Is it just on the fan side of the horn that is broken while the wheel side looks OK?
I think some further investigation needs to happen to see if the forward mount for that arm is crushed toward the frame. If the wheel took a sideways hit so that the front of the suspension took the brunt of the force it would pull on the rear weld at that spot.
I'd take it to a frame shop to do a check on the frame's true-ness to see if/where it's torqued and also do the repair as they see fit.
Last edited by barkingrats; Aug 12, 2024 at 01:39 PM.
Dalkoe
so...it's just the mount directly in front of the power steering pulley? If so, and if the rest of the frame looks fine, then just squeeze it back together and give it a good clean weld.
My alignment shop inspected mine (ages ago) and told me to get it welded before doing the alignment --- he knew that that cracks could developed there. Mine just had slight hairline cracks.
BUT make sure the rest of the frame is not falling apart also...... no use welding a rusty noodle.
HOWEVER ---- take another picture of the underside... not sure what you're showing us here:
I’ll have to get some better pictures
I’ve figured out it’s the lower control arm mounting bracket is cracked and peeling from the frame.
the yellow in the picture above is where it’s peeling from. The red is the power steering
the second picture is one I got from Google showing more of the actual bracket that’s peeling from the frame
Thinking further on this, I'm wondering if the opposite of what I crossed out above happened. The rear took the brunt of an impact and bent that horn inward. It was pulled back out but the wrinkle that was created made for a weak spot. You can see that the weld didn't fail, it's the steel in the horn that tore. It appears a weld repair was attempted.
Regardless, I don't think that's safe on the road until it's repaired.
2020 Corvette of the Year Finalist (performance mods)
2019 C3 of Year Winner (performance mods)
2016 C3 of Year Finalist
Yes, bring it to a frame repair shop on a trailer and show them. They can align it and weld it back together. It's no big deal with the new machines provided they have the specs. You might need to call them and ask. If they don't you can find them here with the search function
Found a local mechanic whos a certified welder through a family member, taking the car in Sunday and should be done monday. He estimated about $200 for the repair(family discount). Ill post updates when i get the car back!

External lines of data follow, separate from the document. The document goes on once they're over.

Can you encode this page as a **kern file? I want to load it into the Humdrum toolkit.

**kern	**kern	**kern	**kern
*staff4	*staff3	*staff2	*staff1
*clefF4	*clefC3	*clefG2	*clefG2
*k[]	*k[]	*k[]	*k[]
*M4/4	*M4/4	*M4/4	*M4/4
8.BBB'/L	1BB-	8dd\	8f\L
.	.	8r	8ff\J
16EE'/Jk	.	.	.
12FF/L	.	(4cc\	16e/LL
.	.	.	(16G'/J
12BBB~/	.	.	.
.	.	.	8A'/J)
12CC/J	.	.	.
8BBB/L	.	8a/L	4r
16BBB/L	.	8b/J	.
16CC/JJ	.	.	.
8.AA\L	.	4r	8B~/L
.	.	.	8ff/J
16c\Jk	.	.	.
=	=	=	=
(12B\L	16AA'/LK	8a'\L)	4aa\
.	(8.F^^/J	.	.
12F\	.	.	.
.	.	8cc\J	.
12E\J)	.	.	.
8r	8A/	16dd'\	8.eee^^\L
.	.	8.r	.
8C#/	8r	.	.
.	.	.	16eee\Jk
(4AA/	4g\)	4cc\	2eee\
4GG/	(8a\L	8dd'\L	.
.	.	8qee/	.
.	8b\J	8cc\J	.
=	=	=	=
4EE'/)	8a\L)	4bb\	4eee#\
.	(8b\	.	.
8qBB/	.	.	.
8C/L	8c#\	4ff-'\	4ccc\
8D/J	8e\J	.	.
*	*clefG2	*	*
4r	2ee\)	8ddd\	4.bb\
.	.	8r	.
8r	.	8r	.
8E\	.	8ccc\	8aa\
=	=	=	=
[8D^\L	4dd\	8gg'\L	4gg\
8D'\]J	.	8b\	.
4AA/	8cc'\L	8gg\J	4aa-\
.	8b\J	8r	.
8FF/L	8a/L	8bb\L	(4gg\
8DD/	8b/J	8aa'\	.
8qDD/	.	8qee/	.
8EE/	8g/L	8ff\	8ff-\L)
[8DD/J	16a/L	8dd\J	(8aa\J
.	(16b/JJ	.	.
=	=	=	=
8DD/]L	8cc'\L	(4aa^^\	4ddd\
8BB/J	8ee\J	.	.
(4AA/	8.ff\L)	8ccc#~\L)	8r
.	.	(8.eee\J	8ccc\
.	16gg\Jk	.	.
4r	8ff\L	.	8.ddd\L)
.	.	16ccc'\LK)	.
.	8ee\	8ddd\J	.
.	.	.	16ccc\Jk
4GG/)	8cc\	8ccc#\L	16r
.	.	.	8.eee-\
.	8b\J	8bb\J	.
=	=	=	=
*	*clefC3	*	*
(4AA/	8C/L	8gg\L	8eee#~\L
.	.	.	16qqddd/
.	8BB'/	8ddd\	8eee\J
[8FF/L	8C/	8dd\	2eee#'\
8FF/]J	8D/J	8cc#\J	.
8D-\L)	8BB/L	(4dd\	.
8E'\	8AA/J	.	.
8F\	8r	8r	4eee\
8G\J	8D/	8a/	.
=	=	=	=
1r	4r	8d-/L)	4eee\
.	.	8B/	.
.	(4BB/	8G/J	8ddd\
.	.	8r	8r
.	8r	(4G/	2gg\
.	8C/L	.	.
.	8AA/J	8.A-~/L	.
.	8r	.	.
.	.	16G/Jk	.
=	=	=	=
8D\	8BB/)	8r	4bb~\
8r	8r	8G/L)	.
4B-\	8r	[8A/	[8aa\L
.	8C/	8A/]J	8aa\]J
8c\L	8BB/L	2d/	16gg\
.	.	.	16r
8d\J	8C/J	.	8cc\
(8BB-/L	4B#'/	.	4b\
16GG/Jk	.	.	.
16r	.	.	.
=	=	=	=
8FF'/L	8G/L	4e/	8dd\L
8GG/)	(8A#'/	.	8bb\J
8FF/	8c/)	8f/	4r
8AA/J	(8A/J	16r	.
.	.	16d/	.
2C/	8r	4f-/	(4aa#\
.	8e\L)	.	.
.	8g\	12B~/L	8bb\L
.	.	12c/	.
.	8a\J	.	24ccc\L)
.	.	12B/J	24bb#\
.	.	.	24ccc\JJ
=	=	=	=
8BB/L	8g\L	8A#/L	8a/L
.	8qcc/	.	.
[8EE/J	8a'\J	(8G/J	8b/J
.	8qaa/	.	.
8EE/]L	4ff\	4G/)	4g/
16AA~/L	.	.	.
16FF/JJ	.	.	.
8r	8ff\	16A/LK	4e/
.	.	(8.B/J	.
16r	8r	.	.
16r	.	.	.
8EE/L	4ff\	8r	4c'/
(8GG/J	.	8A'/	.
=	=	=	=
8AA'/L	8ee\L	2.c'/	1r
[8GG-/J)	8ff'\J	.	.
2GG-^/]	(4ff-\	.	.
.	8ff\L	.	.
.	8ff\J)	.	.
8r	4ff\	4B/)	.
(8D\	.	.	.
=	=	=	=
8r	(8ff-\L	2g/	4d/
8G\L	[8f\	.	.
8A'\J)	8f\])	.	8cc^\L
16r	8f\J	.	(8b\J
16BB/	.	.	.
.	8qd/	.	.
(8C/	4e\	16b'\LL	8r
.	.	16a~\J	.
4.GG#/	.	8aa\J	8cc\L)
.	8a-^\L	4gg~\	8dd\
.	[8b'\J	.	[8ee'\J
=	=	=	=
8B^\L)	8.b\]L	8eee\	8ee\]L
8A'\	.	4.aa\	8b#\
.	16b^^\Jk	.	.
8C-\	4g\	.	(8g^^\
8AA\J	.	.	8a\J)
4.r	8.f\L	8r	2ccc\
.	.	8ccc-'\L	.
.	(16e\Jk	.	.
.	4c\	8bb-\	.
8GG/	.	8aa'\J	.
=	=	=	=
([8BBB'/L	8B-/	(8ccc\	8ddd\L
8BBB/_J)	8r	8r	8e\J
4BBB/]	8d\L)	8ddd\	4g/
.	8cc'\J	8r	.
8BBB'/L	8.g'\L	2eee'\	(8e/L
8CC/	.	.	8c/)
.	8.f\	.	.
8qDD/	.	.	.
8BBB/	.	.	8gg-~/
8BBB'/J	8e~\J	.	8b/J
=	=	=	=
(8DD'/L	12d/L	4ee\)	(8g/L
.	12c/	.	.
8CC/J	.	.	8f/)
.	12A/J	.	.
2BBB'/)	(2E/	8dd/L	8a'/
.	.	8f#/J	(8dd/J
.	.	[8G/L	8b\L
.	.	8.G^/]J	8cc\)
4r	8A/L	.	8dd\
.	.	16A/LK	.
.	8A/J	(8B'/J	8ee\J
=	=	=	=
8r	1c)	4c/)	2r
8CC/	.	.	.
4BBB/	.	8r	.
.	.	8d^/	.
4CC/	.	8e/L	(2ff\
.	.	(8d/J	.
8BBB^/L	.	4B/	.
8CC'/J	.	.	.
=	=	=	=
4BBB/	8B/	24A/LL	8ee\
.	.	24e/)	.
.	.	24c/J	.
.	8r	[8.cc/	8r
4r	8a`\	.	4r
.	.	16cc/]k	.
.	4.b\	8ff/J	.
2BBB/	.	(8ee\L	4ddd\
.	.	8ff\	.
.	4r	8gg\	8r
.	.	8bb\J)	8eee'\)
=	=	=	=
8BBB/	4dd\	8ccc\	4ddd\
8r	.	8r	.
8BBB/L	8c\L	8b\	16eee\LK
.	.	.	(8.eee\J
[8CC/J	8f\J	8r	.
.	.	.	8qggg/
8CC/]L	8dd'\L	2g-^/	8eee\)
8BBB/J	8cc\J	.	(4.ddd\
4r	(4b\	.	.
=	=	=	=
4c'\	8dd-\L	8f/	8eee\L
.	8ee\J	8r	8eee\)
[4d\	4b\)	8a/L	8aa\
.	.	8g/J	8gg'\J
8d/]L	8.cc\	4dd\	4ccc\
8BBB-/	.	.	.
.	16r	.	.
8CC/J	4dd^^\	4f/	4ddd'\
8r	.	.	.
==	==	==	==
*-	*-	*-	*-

I have replaced one of those frame horn brackets too.
Unfortunately it is somewhat common.
Once you find a new bracket, the two lower a-arm bolts should be exactly 16.0" apart, and parallel, at the front & rear bushing bolt centers.
That number is not available anywhere.
David Howard measured 12 frames to get it.
Just make sure you find a good welder. That can do nice smooth welds.
It will be a bit** to replace.
Both sides of the crack need to be ground clean, or it will never hold.
I would do it right, even if it means pulling the engine for access, and grinding off the old bracket.
Anything less is just a patch.
I would check the entire frame for rust spots first.
The metal was originally .110" thick, you can measure with a micrometer.
Severe pitting or scale significantly weakens it.